Non-English characters

Hello All,

Thank you for this great software. I liked it :slight_smile:

I want to use it to search Turkish documents.

When i try a search with keyword like İstanbul it turns no result because of İ.

Is there a solution for this.

Thank you in advance.

Hi ufukayyildiz,

good question, I tried it and instantly I was also not find anything. However I am pretty sure that YaCy is able to process all UTF-8 characters. Therefore I was looking for web pages that actually contain İstanbul as you spell it and I found which I put into my crawler to verify that it is possible to find this page again with the word İstanbul. And it worked!

So - there is no problem with YaCy with such letters. There is simply not enough content to find. Just put in the web pages that you want to be found!

Hi @Orbiter

Thank you so much.

I am trying search pdf files. Could it be related PDF files?

Could you please check the video on the link?

Thanks again.

Are these characters interchangeable?
Eg.
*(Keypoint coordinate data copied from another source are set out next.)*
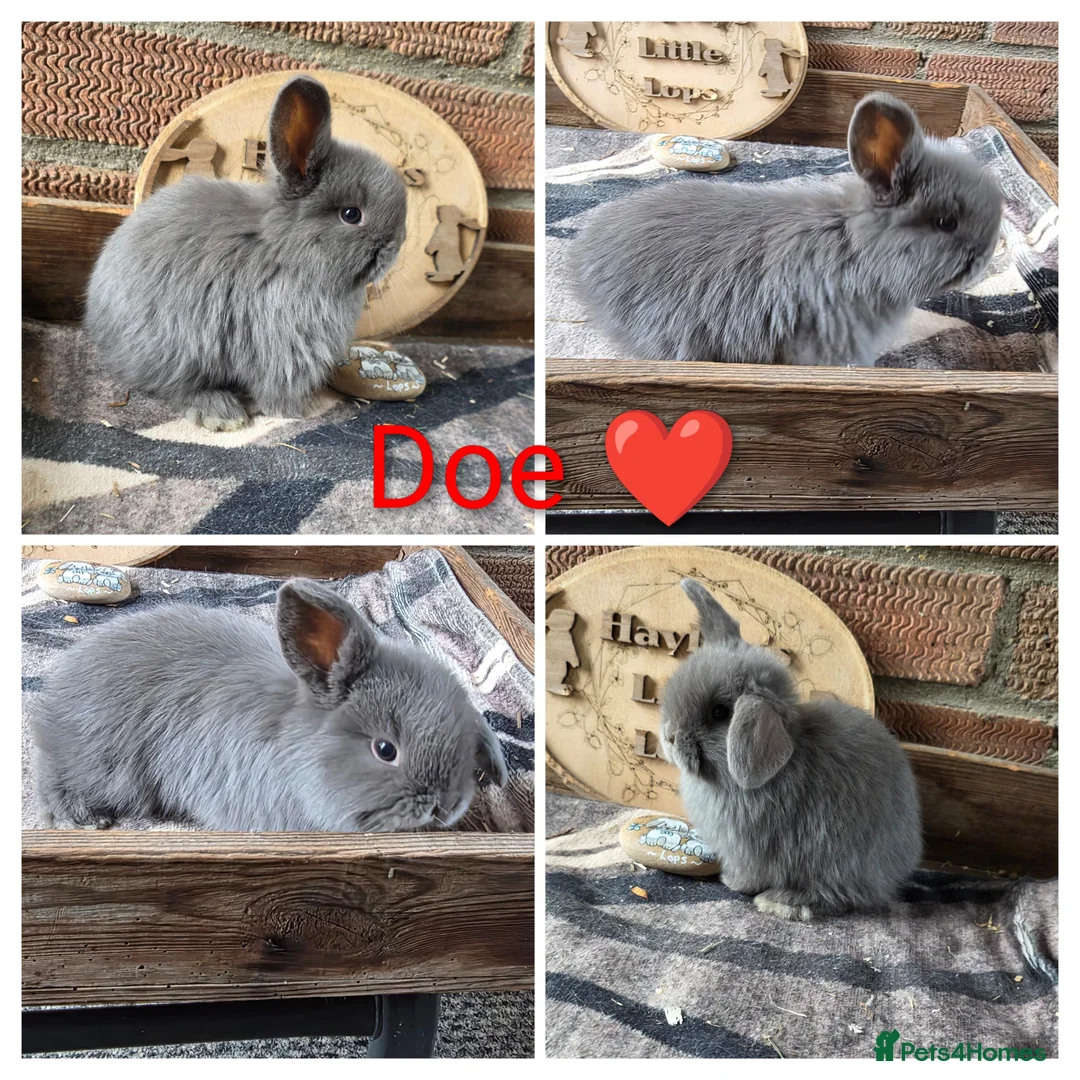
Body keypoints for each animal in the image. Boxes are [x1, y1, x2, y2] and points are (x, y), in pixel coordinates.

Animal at [86, 75, 408, 430]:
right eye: (351, 214)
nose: (397, 245)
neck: (284, 250)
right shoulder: (284, 344)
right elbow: (278, 386)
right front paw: (295, 412)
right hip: (174, 350)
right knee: (174, 387)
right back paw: (222, 414)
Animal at [658, 579, 921, 920]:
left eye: (719, 713)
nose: (670, 736)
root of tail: (899, 866)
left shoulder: (748, 849)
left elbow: (749, 874)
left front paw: (731, 882)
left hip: (835, 860)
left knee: (838, 895)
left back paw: (781, 902)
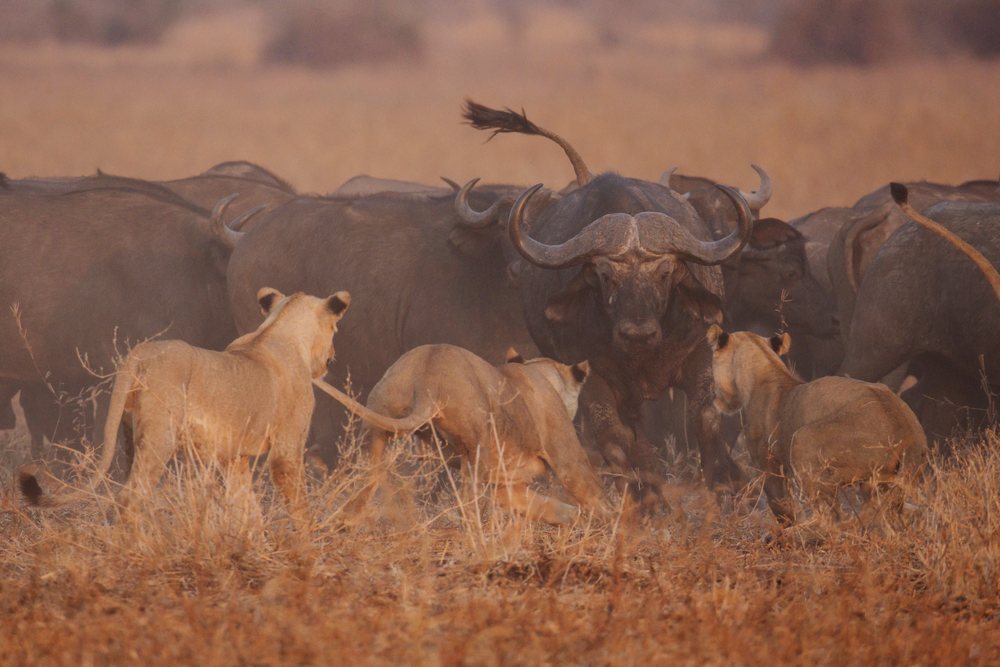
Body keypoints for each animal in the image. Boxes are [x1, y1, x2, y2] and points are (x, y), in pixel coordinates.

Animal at [19, 287, 351, 526]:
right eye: (335, 328)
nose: (332, 356)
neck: (279, 330)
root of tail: (140, 352)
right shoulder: (286, 450)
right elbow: (299, 508)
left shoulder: (232, 457)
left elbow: (246, 509)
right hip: (160, 437)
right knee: (129, 498)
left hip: (130, 436)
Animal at [313, 344, 611, 524]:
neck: (536, 371)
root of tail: (428, 377)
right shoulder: (567, 458)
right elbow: (594, 495)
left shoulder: (509, 486)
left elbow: (544, 505)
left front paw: (574, 519)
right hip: (479, 447)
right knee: (469, 500)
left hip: (376, 426)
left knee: (365, 479)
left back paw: (346, 520)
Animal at [706, 325, 926, 527]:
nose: (714, 395)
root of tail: (903, 425)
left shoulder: (768, 464)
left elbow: (782, 509)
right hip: (881, 480)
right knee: (889, 511)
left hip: (803, 440)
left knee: (834, 515)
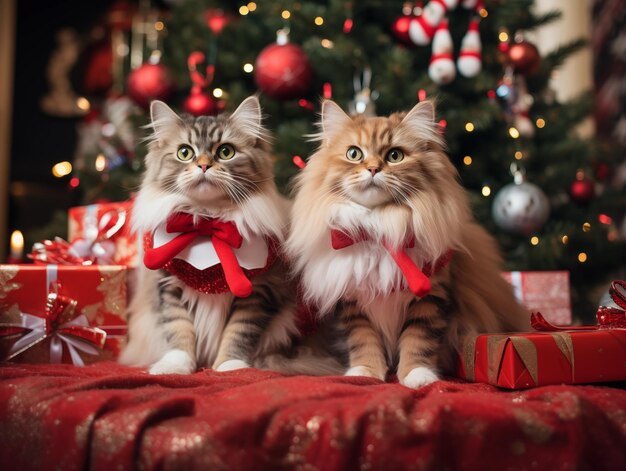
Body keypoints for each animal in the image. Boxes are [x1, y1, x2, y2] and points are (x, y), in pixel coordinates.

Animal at [122, 97, 300, 376]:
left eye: (226, 151)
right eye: (185, 152)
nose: (204, 165)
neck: (207, 221)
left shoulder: (259, 291)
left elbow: (238, 333)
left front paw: (231, 367)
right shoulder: (168, 287)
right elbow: (178, 331)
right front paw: (175, 367)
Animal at [286, 98, 528, 388]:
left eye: (395, 156)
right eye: (354, 154)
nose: (373, 169)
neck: (378, 227)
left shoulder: (430, 297)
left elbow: (418, 341)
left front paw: (418, 376)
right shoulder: (352, 303)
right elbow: (363, 342)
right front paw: (365, 373)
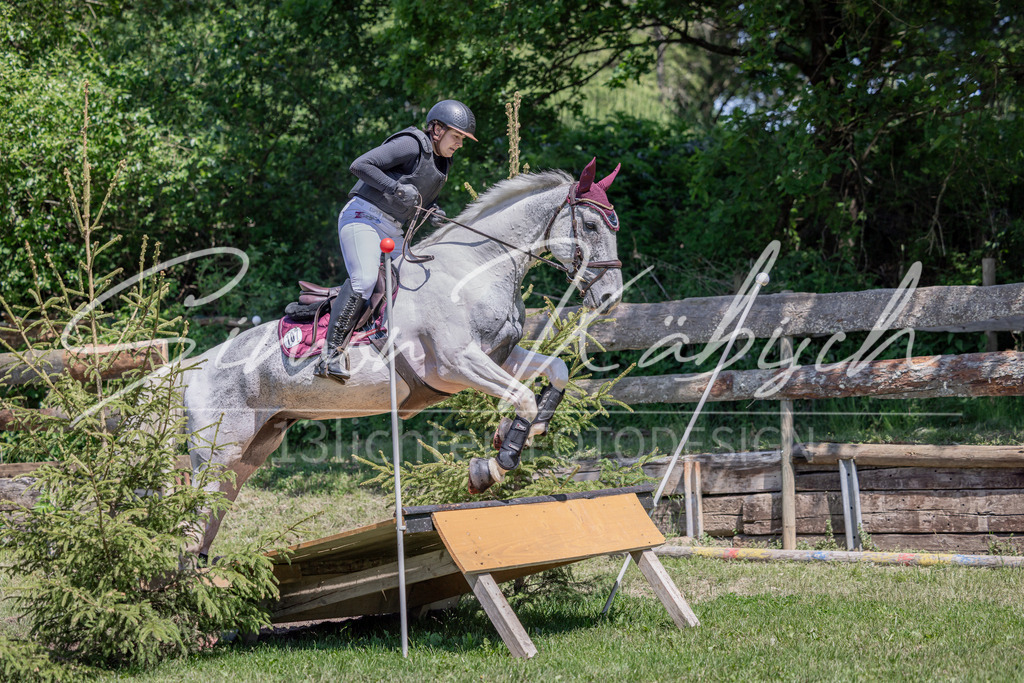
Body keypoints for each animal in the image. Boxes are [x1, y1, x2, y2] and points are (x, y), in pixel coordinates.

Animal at [181, 158, 625, 557]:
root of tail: (191, 371)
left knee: (206, 522)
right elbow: (524, 397)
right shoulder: (457, 364)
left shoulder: (501, 354)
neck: (475, 269)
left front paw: (524, 432)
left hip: (249, 453)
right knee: (190, 520)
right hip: (217, 454)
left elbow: (557, 373)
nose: (610, 299)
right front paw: (492, 466)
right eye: (590, 226)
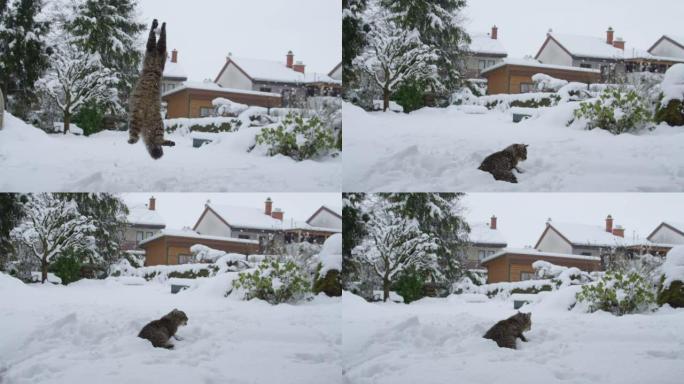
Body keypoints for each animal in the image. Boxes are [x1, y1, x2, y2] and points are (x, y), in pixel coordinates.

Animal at [128, 20, 175, 158]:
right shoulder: (153, 51)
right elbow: (156, 40)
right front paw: (157, 26)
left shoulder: (155, 51)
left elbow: (156, 39)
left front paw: (158, 26)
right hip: (138, 115)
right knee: (136, 133)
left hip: (157, 122)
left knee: (155, 138)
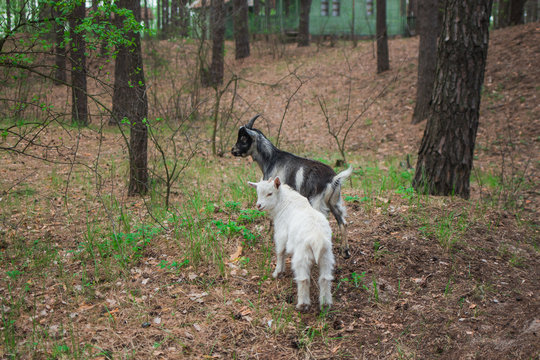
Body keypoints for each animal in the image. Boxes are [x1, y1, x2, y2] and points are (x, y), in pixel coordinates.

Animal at [232, 114, 354, 258]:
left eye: (244, 138)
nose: (233, 150)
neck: (271, 159)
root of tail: (333, 179)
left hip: (317, 202)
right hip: (334, 202)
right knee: (343, 223)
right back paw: (345, 251)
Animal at [248, 176, 334, 310]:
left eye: (270, 193)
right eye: (257, 192)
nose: (258, 205)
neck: (284, 203)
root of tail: (317, 239)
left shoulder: (281, 235)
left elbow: (280, 252)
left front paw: (277, 272)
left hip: (302, 256)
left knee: (303, 279)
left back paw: (302, 304)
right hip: (326, 256)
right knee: (325, 278)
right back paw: (325, 304)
I would expect the same results both for İstanbul (with the Turkish İ) and Istanbul (as everyone else would type it outside of Turkey).

1 Like

Based on my experience they are not interchangeble.
eg try to search for ‘Árvíztűrő tükörfúrógép’ vs ‘Arvizturo tukorfurogep
The first brings this exact match besides others: but for the other there are 0 results.

Is there any way to change this?